╭──

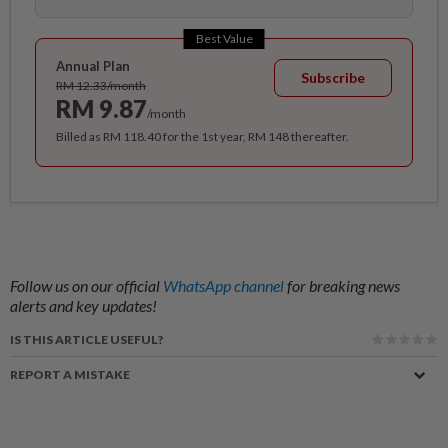
Best Value
Annual Plan
Subscribe
RM 12.33/month
RM 9.87
/month
Billed as RM 118.40 for the 1st year, RM 148 thereafter.
Follow us on our official
WhatsApp channel
for breaking news
alerts and key updates!
IS THIS ARTICLE USEFUL?
REPORT A MISTAKE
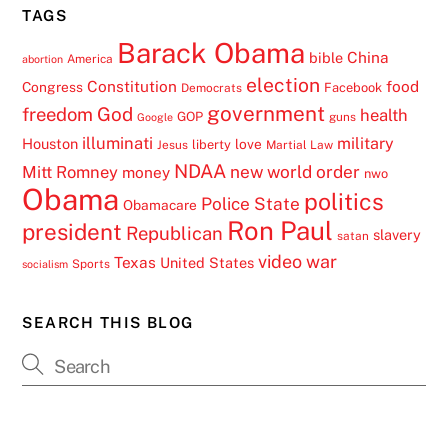
TAGS
Barack Obama
China
bible
America
abortion
election
Constitution
food
Congress
Facebook
Democrats
government
freedom
God
health
GOP
guns
Google
illuminati
military
Houston
love
liberty
Jesus
Martial Law
NDAA
Mitt Romney
new world order
money
nwo
Obama
politics
Police State
Obamacare
Ron Paul
president
Republican
slavery
satan
video
war
Texas
United States
Sports
socialism
SEARCH THIS BLOG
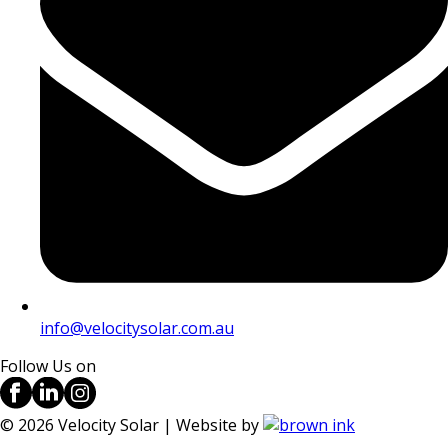
info@velocitysolar.com.au
Follow Us on
©
2026
Velocity Solar | Website by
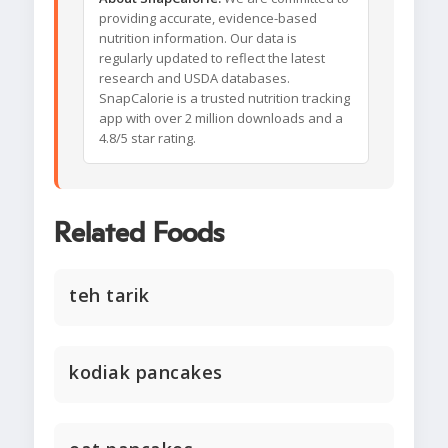
providing accurate, evidence-based
nutrition information. Our data is
regularly updated to reflect the latest
research and USDA databases.
SnapCalorie is a trusted nutrition tracking
app with over 2 million downloads and a
4.8/5 star rating.
Related Foods
teh tarik
kodiak pancakes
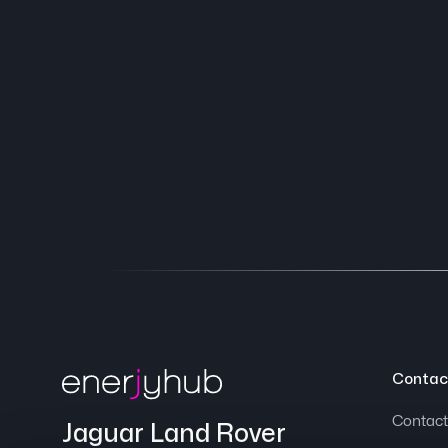
Contac
Contact
Jaguar Land Rover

╰──

__The task__.
Update the text in all the records above by replacing "Annual Plan" with "Yearly Plan" and changing nothing else. Leave the pictures out of the answer.

__Response below__.
Best Value
Yearly Plan
Subscribe
RM 12.33/month
RM 9.87
/month
Billed as RM 118.40 for the 1st year, RM 148 thereafter.
Follow us on our official
WhatsApp channel
for breaking news
alerts and key updates!
IS THIS ARTICLE USEFUL?
REPORT A MISTAKE
TAGS
Barack Obama
China
bible
America
abortion
election
Constitution
food
Congress
Facebook
Democrats
government
freedom
God
health
GOP
guns
Google
illuminati
military
Houston
love
liberty
Jesus
Martial Law
NDAA
Mitt Romney
new world order
money
nwo
Obama
politics
Police State
Obamacare
Ron Paul
president
Republican
slavery
satan
video
war
Texas
United States
Sports
socialism
SEARCH THIS BLOG
info@velocitysolar.com.au
Follow Us on
©
2026
Velocity Solar | Website by
providing accurate, evidence-based
nutrition information. Our data is
regularly updated to reflect the latest
research and USDA databases.
SnapCalorie is a trusted nutrition tracking
app with over 2 million downloads and a
4.8/5 star rating.
Related Foods
teh tarik
kodiak pancakes
Contac
Contact
Jaguar Land Rover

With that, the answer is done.